Owen is well-known as the artist and writer of the independent comic book Starchild, and of the young adult fantasy Here, There Be Dragons, first novel in the Chronicles of the Imaginarium Geographica.

Diana got Owen to autograph her copy of The Search for the Red Dragon, second in the series, which he did with a flourish – adding below his name a beautifully-sketched dragon’s head, in red ink.

Sierra went on that adventure with her mother and as you can see, she found a little friend willing to compare notes with her about their favorite books.

Disney Leaves Before Dawn

Disney Studios won’t be a partner in the third Narnia movie, Voyage of the Dawn Treader, industry sources revealed this week.

Getting a new partner to take on half the risk could prove a challenge for Walden given that “Prince Caspian” fell below expectations when it was released in May. The film generated $419 million in worldwide ticket sales, far less than the first “Narnia” movie, “The Lion, the Witch and the Wardrobe,” which grossed $745 million in 2005.

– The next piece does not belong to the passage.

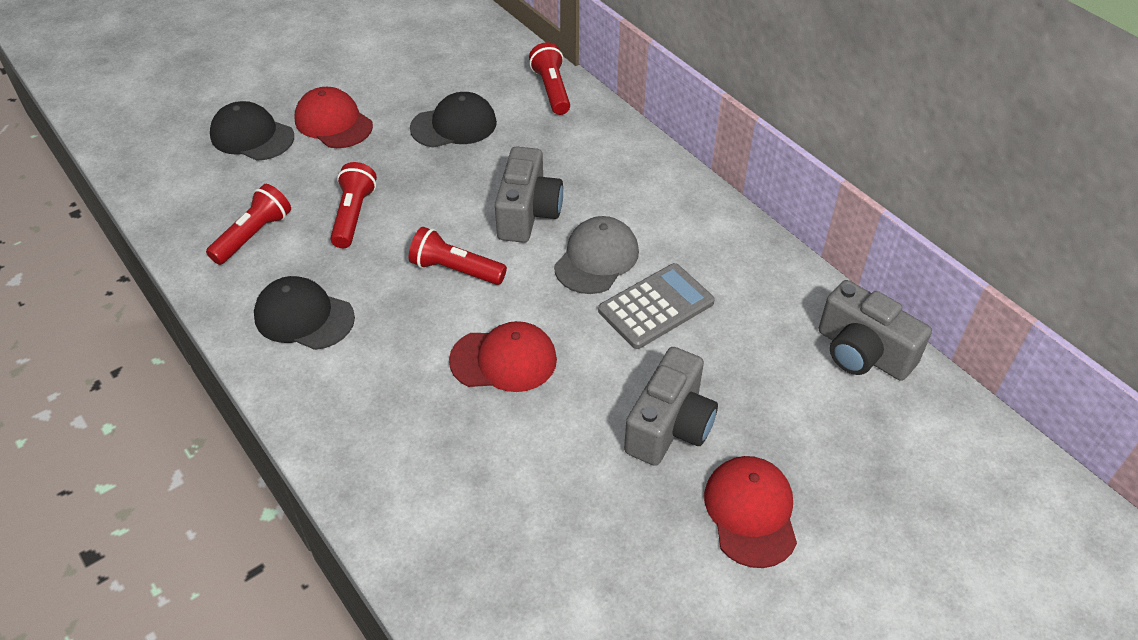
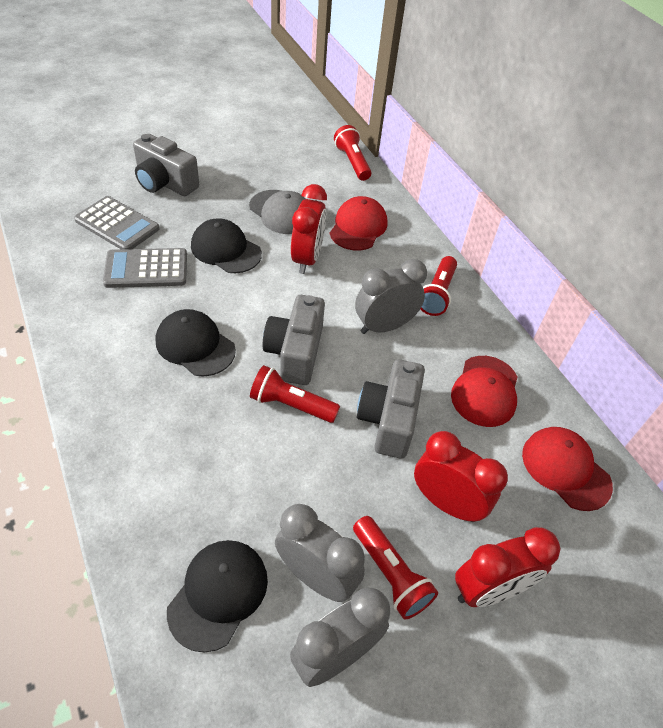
grey calculator: [598,263,715,349] = 1 -> [74,196,160,249] [103,248,187,288] = 2
grey clock: none = 0 -> [275,504,365,602] [290,588,390,687] [355,259,427,334] = 3
red clock: none = 0 -> [291,184,327,274] [414,431,508,522] [455,527,561,607] = 3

As in the case of many films, “Prince Caspian” did not earn its money back from ticket sales. But Disney and Walden hope it will become profitable as the result of DVD sales.

Count me in as someone else who hopes they sell a bazillion copies of Prince Caspian. Why? Last July, Diana appeared on-camera at the request of film-makers who are preparing extra feature material for an educational edition of the Prince Caspian DVD, aimed at teachers who want to use the movie in the classroom. The higher profile the commercial release has, the likelier people will be to think of it as a classroom resource.

During the July filming they interviewed her Diana for two hours. They found things going so well that at times the crew forgot the script and became totally caught up in what they were talking about. The camera man and make-up artist told Diana they wanted to go back to school, it was all so interesting.

Ask Father Christmas for This

C.S. Lewis as SantaJust added to Bruce Edwards’ C.S. Lewis-themed blog is “A Christmas Gift Guide for Those Who Love Jack.” On his list of 10 items is the new paperback of The Company They Keep by Diana Glyer ($19.80; pb. Kent State University Press, 2007).

A towering, magnificent work on the Inklings that peers behind the curtain of Lewis and Tolkien’s personal and writing relationships…

This is just the kind of holiday shopping hint that warms our hearts here at File 770 headquarters. I should have suggested it first!